═════ Dataset content
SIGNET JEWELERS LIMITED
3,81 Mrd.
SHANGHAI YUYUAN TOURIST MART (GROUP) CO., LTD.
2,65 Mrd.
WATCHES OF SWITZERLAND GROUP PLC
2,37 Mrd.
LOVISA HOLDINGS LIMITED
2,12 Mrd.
══════════
* _Activity_: In full and without changes, copy the entries above.

* _Solution to this task_:
SIGNET JEWELERS LIMITED
3,81 Mrd.
SHANGHAI YUYUAN TOURIST MART (GROUP) CO., LTD.
2,65 Mrd.
WATCHES OF SWITZERLAND GROUP PLC
2,37 Mrd.
LOVISA HOLDINGS LIMITED
2,12 Mrd.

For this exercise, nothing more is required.